Arithmetic Is Hard—To Get Right
September 25, 2007 — Mark Sofroniou, Kernel Technology
Today we were reminded again about how hard it can be. A nasty little bug in Excel 2007 came to light, whereby the result of computing, for example, 850*77.1 is displayed as 100000:
Of course, this works just fine in Mathematica:
But why is arithmetic so difficult to get right?
The standard “schoolbook” algorithms are pretty easy. But they’re inefficient and often unnecessarily inaccurate. So people like me have done a huge amount of work to find algorithms that are more efficient and accurate. And the problem is that these algorithms are inevitably more complicated, and one has to be very careful to avoid insidious bugs.
Take multiplying integers, for example. The standard “schoolbook” long-multiplication algorithm uses n^2 multiplications to multiply two n-digit numbers. But many of these multiplications are actually redundant, and we now know clever algorithms that take n^1.58, n log n, or even fewer multiplications for large n. So this means that if one wants to do a million-digit multiplication, Mathematica can do it in a fraction of a second using these algorithms–while it would take at least a few minutes using standard long multiplication.

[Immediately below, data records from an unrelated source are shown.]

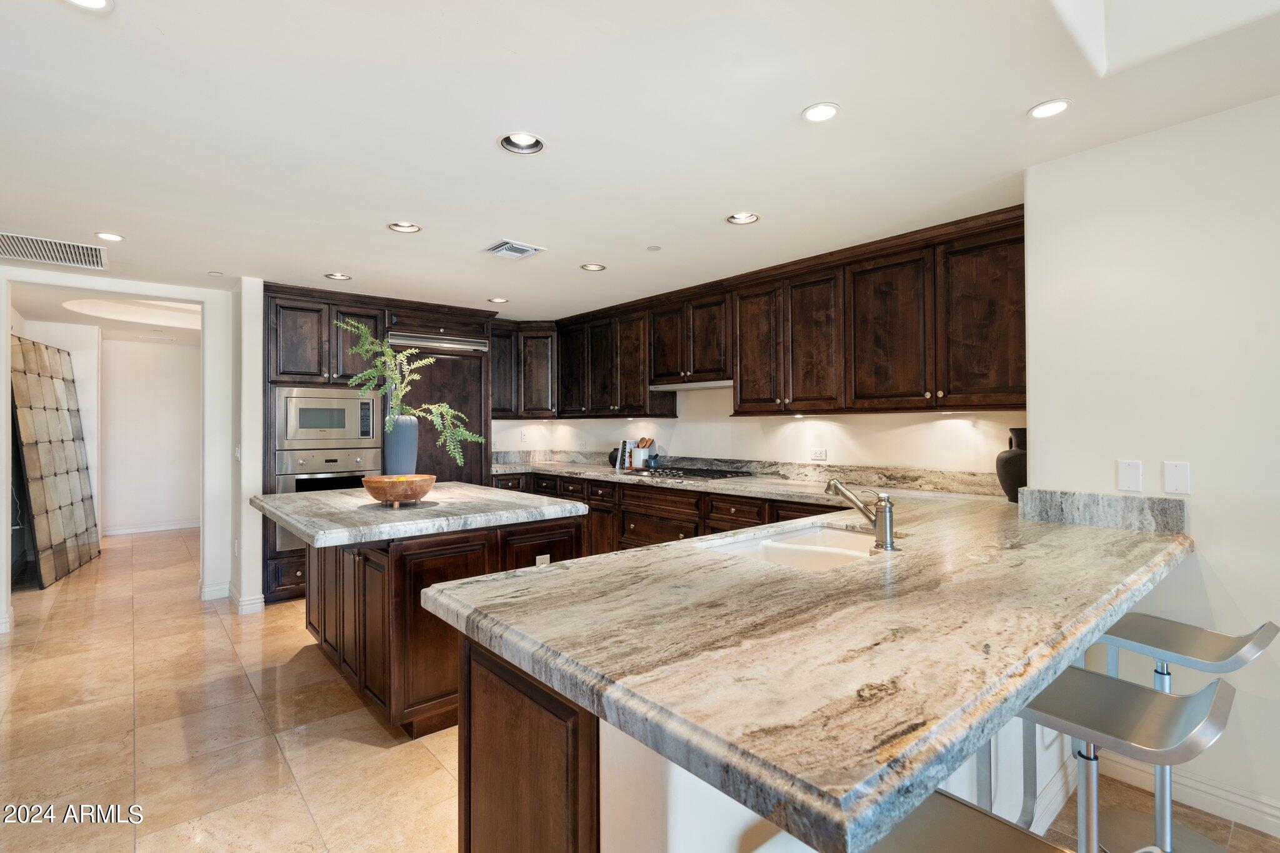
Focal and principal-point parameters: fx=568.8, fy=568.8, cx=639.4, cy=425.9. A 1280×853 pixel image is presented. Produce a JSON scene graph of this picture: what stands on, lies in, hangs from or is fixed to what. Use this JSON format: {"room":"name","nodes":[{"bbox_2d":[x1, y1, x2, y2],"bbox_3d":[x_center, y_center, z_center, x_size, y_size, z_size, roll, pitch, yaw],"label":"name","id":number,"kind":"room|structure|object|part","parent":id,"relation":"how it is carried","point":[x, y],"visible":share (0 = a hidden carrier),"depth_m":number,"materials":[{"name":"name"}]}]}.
{"room":"kitchen","nodes":[
{"label":"kitchen","id":0,"kind":"room"},
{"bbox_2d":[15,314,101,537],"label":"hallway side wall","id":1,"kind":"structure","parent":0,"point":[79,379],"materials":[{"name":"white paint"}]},
{"bbox_2d":[0,268,241,636],"bbox_3d":[-4.118,0.132,3.837,2.489,2.431,0.149,0,0,-41],"label":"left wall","id":2,"kind":"structure","parent":0,"point":[204,297],"depth_m":4.45,"materials":[{"name":"white paint"}]},
{"bbox_2d":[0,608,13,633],"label":"baseboard","id":3,"kind":"structure","parent":2,"relation":"attached to","point":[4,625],"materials":[{"name":"white paint"}]},
{"bbox_2d":[198,580,231,601],"bbox_3d":[-3.395,1.314,4.513,0.265,0.119,0.020,0,0,-41],"label":"baseboard","id":4,"kind":"structure","parent":2,"relation":"attached to","point":[209,593],"depth_m":4.50,"materials":[{"name":"white paint"}]},
{"bbox_2d":[228,583,264,614],"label":"baseboard","id":5,"kind":"structure","parent":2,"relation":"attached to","point":[244,608],"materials":[{"name":"white paint"}]},
{"bbox_2d":[100,333,199,533],"bbox_3d":[-6.400,0.132,7.468,2.570,2.471,0.127,0,0,-41],"label":"hallway wall","id":6,"kind":"structure","parent":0,"point":[186,354],"depth_m":7.40,"materials":[{"name":"white paint"}]},
{"bbox_2d":[100,518,201,535],"bbox_3d":[-6.390,1.311,7.395,2.131,0.106,0.017,0,0,-41],"label":"baseboard","id":7,"kind":"structure","parent":6,"relation":"attached to","point":[124,530],"depth_m":7.42,"materials":[{"name":"white paint"}]},
{"bbox_2d":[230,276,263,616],"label":"wall end","id":8,"kind":"structure","parent":0,"point":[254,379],"depth_m":4.16,"materials":[{"name":"white paint"}]},
{"bbox_2d":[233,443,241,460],"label":"light switch","id":9,"kind":"object","parent":8,"relation":"attached to","point":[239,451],"visible":0.98,"depth_m":4.21,"materials":[{"name":"white plastic"}]},
{"bbox_2d":[1,513,1276,852],"bbox_3d":[-1.696,1.390,2.996,6.661,0.091,12.756,0,0,-41],"label":"floor","id":10,"kind":"structure","parent":0,"point":[229,617],"depth_m":2.43,"materials":[{"name":"beige tile"}]},
{"bbox_2d":[11,337,101,589],"bbox_3d":[-5.447,0.315,5.359,0.156,2.110,1.517,0,0,-25],"label":"decorative screen","id":11,"kind":"object","parent":10,"relation":"on","point":[56,449],"visible":0.98,"depth_m":5.14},
{"bbox_2d":[261,283,496,601],"bbox_3d":[-2.272,0.148,5.094,1.837,2.420,0.798,0,0,-41],"label":"tall oven cabinet","id":12,"kind":"object","parent":10,"relation":"on","point":[454,322],"visible":0.37,"depth_m":4.58,"materials":[{"name":"brown wood"}]},
{"bbox_2d":[273,385,379,451],"bbox_3d":[-2.605,-0.054,4.708,0.746,0.490,0.479,0,0,-41],"label":"microwave","id":13,"kind":"object","parent":12,"relation":"in","point":[322,426],"visible":0.97,"depth_m":4.51,"materials":[{"name":"silver metal"}]},
{"bbox_2d":[275,448,383,550],"bbox_3d":[-2.578,0.574,4.720,0.764,0.754,0.627,0,0,-41],"label":"wall oven","id":14,"kind":"object","parent":12,"relation":"in","point":[294,476],"visible":0.43,"depth_m":4.47,"materials":[{"name":"silver metal"}]},
{"bbox_2d":[389,331,491,481],"bbox_3d":[-1.930,0.266,5.227,0.926,2.074,0.668,0,0,-41],"label":"refrigerator","id":15,"kind":"object","parent":12,"relation":"in","point":[459,369],"visible":0.47,"depth_m":5.06,"materials":[{"name":"brown wood"}]},
{"bbox_2d":[305,518,586,746],"bbox_3d":[-1.157,0.914,3.166,1.140,0.862,1.514,0,0,-41],"label":"kitchen island","id":16,"kind":"object","parent":10,"relation":"on","point":[392,573],"visible":0.56,"depth_m":2.56,"materials":[{"name":"brown wood"}]},
{"bbox_2d":[253,481,587,548],"bbox_3d":[-1.201,0.438,3.151,1.349,0.051,1.418,0,0,-41],"label":"island countertop","id":17,"kind":"structure","parent":16,"relation":"on","point":[319,495],"depth_m":2.70,"materials":[{"name":"grey stone"}]},
{"bbox_2d":[361,473,436,506],"bbox_3d":[-1.221,0.332,2.913,0.361,0.135,0.360,0,0,-41],"label":"wooden bowl","id":18,"kind":"object","parent":17,"relation":"on","point":[412,488],"visible":0.99,"depth_m":2.79,"materials":[{"name":"brown wood"}]},
{"bbox_2d":[382,415,420,475],"bbox_3d":[-1.395,0.175,3.329,0.201,0.442,0.199,0,0,-41],"label":"vase","id":19,"kind":"object","parent":17,"relation":"on","point":[404,434],"visible":0.85,"depth_m":3.25,"materials":[{"name":"ceramic"}]},
{"bbox_2d":[336,321,481,467],"bbox_3d":[-1.333,-0.125,3.265,0.766,0.828,0.412,0,0,11],"label":"green plant","id":20,"kind":"object","parent":19,"relation":"in","point":[387,419],"visible":0.74,"depth_m":3.26,"materials":[{"name":"green plant"}]},
{"bbox_2d":[535,553,551,566],"bbox_3d":[-0.487,0.699,2.855,0.074,0.103,0.008,0,0,-41],"label":"island outlet","id":21,"kind":"object","parent":16,"relation":"attached to","point":[537,560],"visible":0.53,"depth_m":2.85,"materials":[{"name":"white plastic"}]},
{"bbox_2d":[491,470,847,556],"bbox_3d":[0.117,0.878,4.518,0.706,0.902,4.261,0,0,-41],"label":"base cabinets","id":22,"kind":"object","parent":10,"relation":"on","point":[594,510],"visible":0.18,"depth_m":4.33,"materials":[{"name":"brown wood"}]},
{"bbox_2d":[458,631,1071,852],"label":"peninsula cabinet","id":23,"kind":"object","parent":10,"relation":"on","point":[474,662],"visible":0.2,"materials":[{"name":"wood"}]},
{"bbox_2d":[422,466,1189,852],"bbox_3d":[1.192,0.826,4.291,5.174,0.103,4.151,0,0,-41],"label":"granite countertop","id":24,"kind":"structure","parent":23,"relation":"on","point":[542,580],"depth_m":2.05,"materials":[{"name":"stone"}]},
{"bbox_2d":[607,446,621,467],"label":"black vase","id":25,"kind":"object","parent":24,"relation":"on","point":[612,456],"visible":0.65,"depth_m":5.39,"materials":[{"name":"black ceramic"}]},
{"bbox_2d":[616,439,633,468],"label":"book","id":26,"kind":"object","parent":24,"relation":"on","point":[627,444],"visible":0.77,"depth_m":5.29,"materials":[{"name":"white paper"}]},
{"bbox_2d":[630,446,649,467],"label":"utensil crock","id":27,"kind":"object","parent":24,"relation":"on","point":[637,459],"visible":0.86,"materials":[{"name":"white ceramic"}]},
{"bbox_2d":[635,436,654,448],"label":"wooden utensils","id":28,"kind":"object","parent":27,"relation":"in","point":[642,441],"visible":0.5,"depth_m":5.23,"materials":[{"name":"brown wood"}]},
{"bbox_2d":[625,465,760,481],"bbox_3d":[0.371,0.365,4.504,0.537,0.050,0.916,0,0,-41],"label":"gas cooktop","id":29,"kind":"object","parent":24,"relation":"in","point":[690,474],"visible":0.98,"depth_m":4.37,"materials":[{"name":"black metal"}]},
{"bbox_2d":[701,522,891,570],"bbox_3d":[0.583,0.520,1.971,0.770,0.190,0.493,0,0,-41],"label":"sink","id":30,"kind":"object","parent":24,"relation":"in","point":[802,535],"visible":0.35,"depth_m":2.08,"materials":[{"name":"white ceramic"}]},
{"bbox_2d":[821,477,898,550],"bbox_3d":[0.732,0.280,1.900,0.112,0.216,0.284,0,0,-41],"label":"faucet","id":31,"kind":"object","parent":24,"relation":"on","point":[835,486],"visible":0.99,"depth_m":1.82,"materials":[{"name":"silver metal"}]},
{"bbox_2d":[995,426,1028,503],"bbox_3d":[1.912,0.200,2.847,0.232,0.371,0.230,0,0,-41],"label":"black vase","id":32,"kind":"object","parent":24,"relation":"on","point":[1010,474],"visible":0.63,"depth_m":2.80,"materials":[{"name":"ceramic"}]},
{"bbox_2d":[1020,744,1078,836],"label":"baseboard","id":33,"kind":"structure","parent":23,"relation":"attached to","point":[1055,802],"depth_m":1.98,"materials":[{"name":"white paint"}]},
{"bbox_2d":[860,794,1169,852],"bbox_3d":[0.489,0.942,0.801,0.424,0.798,0.452,0,0,-41],"label":"bar stool","id":34,"kind":"object","parent":10,"relation":"on","point":[985,822],"visible":0.8,"depth_m":0.88,"materials":[{"name":"metal"}]},
{"bbox_2d":[1011,666,1234,852],"bbox_3d":[1.029,0.930,1.278,0.415,0.804,0.451,0,0,-41],"label":"bar stool","id":35,"kind":"object","parent":10,"relation":"on","point":[1145,690],"visible":0.79,"depth_m":1.25,"materials":[{"name":"silver metal"}]},
{"bbox_2d":[1090,611,1279,852],"bbox_3d":[1.609,0.942,1.743,0.417,0.820,0.437,0,0,-41],"label":"bar stool","id":36,"kind":"object","parent":10,"relation":"on","point":[1130,620],"visible":0.77,"depth_m":1.76,"materials":[{"name":"silver metal"}]},
{"bbox_2d":[0,0,1279,321],"bbox_3d":[-1.185,-1.148,2.707,5.967,0.113,10.730,0,0,-41],"label":"ceiling","id":37,"kind":"structure","parent":0,"point":[1018,93],"depth_m":2.07,"materials":[{"name":"white paint"}]},
{"bbox_2d":[0,232,108,269],"bbox_3d":[-3.654,-1.073,3.424,0.644,0.013,0.538,0,0,-41],"label":"air vent","id":38,"kind":"object","parent":37,"relation":"in","point":[31,240],"visible":1,"depth_m":3.48,"materials":[{"name":"metal"}]},
{"bbox_2d":[63,0,113,11],"bbox_3d":[-1.412,-1.097,1.396,0.161,0.050,0.162,0,0,-41],"label":"recessed light","id":39,"kind":"object","parent":37,"relation":"in","point":[99,0],"visible":0.95,"depth_m":1.46,"materials":[{"name":"white"}]},
{"bbox_2d":[94,231,124,241],"bbox_3d":[-3.039,-1.095,3.253,0.148,0.030,0.149,0,0,-41],"label":"recessed light","id":40,"kind":"object","parent":37,"relation":"in","point":[114,237],"visible":0.98,"depth_m":3.26,"materials":[{"name":"white"}]},
{"bbox_2d":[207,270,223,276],"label":"smoke detector","id":41,"kind":"object","parent":37,"relation":"attached to","point":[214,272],"visible":0.99,"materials":[{"name":"white"}]},
{"bbox_2d":[324,271,351,280],"bbox_3d":[-2.183,-1.123,4.100,0.177,0.074,0.177,0,0,-41],"label":"recessed light","id":42,"kind":"object","parent":37,"relation":"in","point":[342,277],"visible":0.89,"depth_m":4.12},
{"bbox_2d":[386,220,421,232],"bbox_3d":[-1.290,-1.122,3.104,0.174,0.063,0.174,0,0,-41],"label":"recessed light","id":43,"kind":"object","parent":37,"relation":"in","point":[402,227],"visible":0.89,"depth_m":3.14,"materials":[{"name":"white"}]},
{"bbox_2d":[486,296,508,303],"bbox_3d":[-1.221,-1.105,4.872,0.171,0.058,0.171,0,0,-41],"label":"recessed light","id":44,"kind":"object","parent":37,"relation":"in","point":[499,299],"visible":0.96,"depth_m":4.87,"materials":[{"name":"white"}]},
{"bbox_2d":[483,238,546,259],"bbox_3d":[-0.783,-1.089,3.519,0.282,0.017,0.294,0,0,-41],"label":"ceiling vent","id":45,"kind":"object","parent":37,"relation":"in","point":[522,247],"visible":0.99,"depth_m":3.49,"materials":[{"name":"white metal"}]},
{"bbox_2d":[498,131,545,154],"bbox_3d":[-0.453,-1.123,2.177,0.178,0.076,0.179,0,0,-41],"label":"recessed light","id":46,"kind":"object","parent":37,"relation":"in","point":[527,137],"visible":0.85,"depth_m":2.22,"materials":[{"name":"white"}]},
{"bbox_2d":[580,262,606,271],"bbox_3d":[-0.320,-1.121,3.882,0.174,0.065,0.174,0,0,-41],"label":"recessed light","id":47,"kind":"object","parent":37,"relation":"in","point":[594,267],"visible":0.93,"depth_m":3.90,"materials":[{"name":"white"}]},
{"bbox_2d":[646,244,661,251],"bbox_3d":[0.086,-1.087,3.479,0.075,0.012,0.075,0,0,-41],"label":"smoke detector","id":48,"kind":"object","parent":37,"relation":"attached to","point":[655,247],"visible":0.99,"depth_m":3.47,"materials":[{"name":"white"}]},
{"bbox_2d":[725,211,759,224],"bbox_3d":[0.539,-1.127,2.980,0.173,0.075,0.176,0,0,-41],"label":"recessed light","id":49,"kind":"object","parent":37,"relation":"in","point":[735,220],"visible":0.87,"depth_m":3.02,"materials":[{"name":"white"}]},
{"bbox_2d":[801,101,840,122],"bbox_3d":[0.641,-1.113,2.009,0.141,0.018,0.142,0,0,-41],"label":"recessed light","id":50,"kind":"object","parent":37,"relation":"in","point":[812,115],"visible":0.99,"depth_m":2.01,"materials":[{"name":"white"}]},
{"bbox_2d":[1028,98,1072,119],"bbox_3d":[1.431,-1.116,1.983,0.141,0.040,0.142,0,0,-41],"label":"recessed light","id":51,"kind":"object","parent":37,"relation":"in","point":[1053,108],"visible":0.98,"depth_m":1.99,"materials":[{"name":"white"}]},
{"bbox_2d":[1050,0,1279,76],"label":"skylight","id":52,"kind":"object","parent":37,"relation":"in","point":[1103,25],"visible":0.94,"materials":[{"name":"white paint"}]},
{"bbox_2d":[493,383,1024,474],"bbox_3d":[0.576,0.118,4.875,0.153,2.438,5.195,0,0,-41],"label":"back wall","id":53,"kind":"structure","parent":0,"point":[655,436],"depth_m":4.10,"materials":[{"name":"white paint"}]},
{"bbox_2d":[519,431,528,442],"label":"wall outlet","id":54,"kind":"object","parent":53,"relation":"attached to","point":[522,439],"visible":1,"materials":[{"name":"white plastic"}]},
{"bbox_2d":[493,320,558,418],"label":"corner upper cabinet","id":55,"kind":"object","parent":53,"relation":"attached to","point":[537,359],"visible":0.59,"depth_m":5.76,"materials":[{"name":"brown wood"}]},
{"bbox_2d":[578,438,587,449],"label":"wall outlet","id":56,"kind":"object","parent":53,"relation":"attached to","point":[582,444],"visible":0.99,"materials":[{"name":"white plastic"}]},
{"bbox_2d":[498,448,1006,496],"bbox_3d":[0.695,0.355,4.600,0.180,0.120,3.421,0,0,-41],"label":"backsplash","id":57,"kind":"structure","parent":53,"relation":"attached to","point":[502,456],"depth_m":4.00,"materials":[{"name":"grey stone"}]},
{"bbox_2d":[485,205,1026,418],"bbox_3d":[0.342,-0.563,4.614,0.733,0.992,4.761,0,0,-41],"label":"upper cabinets","id":58,"kind":"object","parent":53,"relation":"attached to","point":[742,396],"visible":0.81,"depth_m":3.64,"materials":[{"name":"brown wood"}]},
{"bbox_2d":[648,378,733,391],"bbox_3d":[0.545,-0.333,4.634,0.429,0.054,0.832,0,0,-41],"label":"range hood","id":59,"kind":"object","parent":58,"relation":"attached to","point":[715,384],"visible":0.74,"depth_m":4.52,"materials":[{"name":"silver metal"}]},
{"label":"cabinet door","id":60,"kind":"part","parent":58,"relation":"part of","materials":[{"name":"brown wood"}]},
{"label":"cabinet door","id":61,"kind":"part","parent":58,"relation":"part of","materials":[{"name":"brown wood"}]},
{"bbox_2d":[809,447,827,460],"bbox_3d":[1.252,0.196,3.992,0.009,0.081,0.116,0,0,-41],"label":"wall outlet","id":62,"kind":"object","parent":53,"relation":"attached to","point":[817,454],"visible":0.98,"depth_m":3.99,"materials":[{"name":"white plastic"}]},
{"bbox_2d":[1021,95,1279,840],"bbox_3d":[2.954,0.112,0.959,0.155,2.445,3.818,0,0,-41],"label":"right wall","id":63,"kind":"structure","parent":0,"point":[1208,510],"depth_m":2.04,"materials":[{"name":"white paint"}]},
{"bbox_2d":[1016,487,1187,534],"bbox_3d":[1.812,0.332,2.253,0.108,0.122,0.516,0,0,-41],"label":"stone backsplash","id":64,"kind":"structure","parent":63,"relation":"attached to","point":[1135,508],"depth_m":2.20,"materials":[{"name":"grey stone"}]},
{"bbox_2d":[1115,458,1143,492],"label":"blank wall plate","id":65,"kind":"object","parent":63,"relation":"attached to","point":[1128,476],"visible":0.97,"depth_m":2.13,"materials":[{"name":"white plastic"}]},
{"bbox_2d":[1162,460,1191,495],"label":"blank wall plate","id":66,"kind":"object","parent":63,"relation":"attached to","point":[1175,476],"visible":0.98,"depth_m":2.04,"materials":[{"name":"white plastic"}]},
{"bbox_2d":[1097,749,1279,838],"bbox_3d":[2.762,1.271,0.967,0.018,0.111,3.049,0,0,-41],"label":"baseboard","id":67,"kind":"structure","parent":63,"relation":"attached to","point":[1278,822],"depth_m":1.97,"materials":[{"name":"white paint"}]}
]}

The black squares below show the multiplications required for the schoolbook and Karatsuba algorithms respectively.
Today’s Excel bug is actually not about underlying multiplication, but instead about displaying numbers in base 10. Current computers essentially all represent numbers in binary. But when one outputs them, one has to convert to base 10.
Doing this conversion might seem to be the “easy part.” But actually, it’s really subtle. The main issue is being able to round the underlying binary form to the “nearest representation” in decimal.
If one gets it wrong, very bizarre things can happen. For example, one can enter a number in decimal, have it converted to binary to be stored, and then have it end up being a different number when one prints it out. And in fact, this happens in Excel, not only in the 2007 version but also in previous versions. Here one enters 40000.223 and it shows up as 40000.2229999999:
Converting from binary to decimal is based on multiplication; converting from decimal to binary is based on division. The tricky part is that for some numbers, the multiplication or division needs to be done to a higher precision than the numbers themselves in order to get the correct answers.
Most computer systems just work with numbers at a fixed precision that’s immediately available from the underlying hardware. And if one can’t do anything to increase the precision, it’s simply not possible to always get the right answers for binary-to-decimal and decimal-to-binary conversions.
Mathematica takes a much more sophisticated view of numbers. Ever since the beginning, it’s allowed numbers to have arbitrary numbers of digits, and arbitrary precision–and it can track precision through a computation.
One might have thought that arbitrary precision would only be important for something esoteric like computational number theory. But in fact, what we’ve seen in recent years is that it’s increasingly crucial in ensuring reliability in everyday computations. So it’s really nice that it’s built in throughout the Mathematica system.
One of the strange things about arithmetic and arithmetic algorithms is that it can be fairly easy to get them almost right–but there can be weird bugs that crop up only in rare cases.
This has happened many times. The Pentium FDIV bug in 1994 occurred only for particular numbers that happened to sample an incorrect entry in a lookup table. The Ariane 5 rocket explosion in 1996 occurred because a conversion between number types failed for particular numbers. And so on.
Carries are a particularly common cause of rare bugs. What can happen is that there may be only some rare class of numbers for which a carry propagates in a particular way that causes trouble. Problems like this have a long history; Charles Babbage’s original mechanical computers in the 1820s would get stuck if they had to carry too far. And most likely the problem in Excel today is associated with carries.
One problem with rare bugs that afflict only numbers with particular patterns of bits is that they can be very hard to catch in testing. One can run an algorithm on billions of numbers, and never see a problem.
But if one is working on some particular computation that happens to generate numbers with a particular structure, one can fall right into the bug.
When we test Mathematica, we put a lot of effort into systematically testing all of the “fringe” cases where unusual things might happen. And doing this correctly requires quite sophisticated knowledge not only of testing but also of the underlying algorithms that are used.
These days reliability is an increasingly important component of numerical computation. Machines have become so fast that people are doing huge numbers of numerical computations all the time. And now what’s critical is to get them right all the time–because if there’s a fringe case that’s wrong, it’s now going to be noticed.
It’s not easy to get reliable numerical computation, and it’s not something one can “bolt on” after the fact. It’s something one has to build in from the beginning, as we’ve done in Mathematica for nearly 20 years.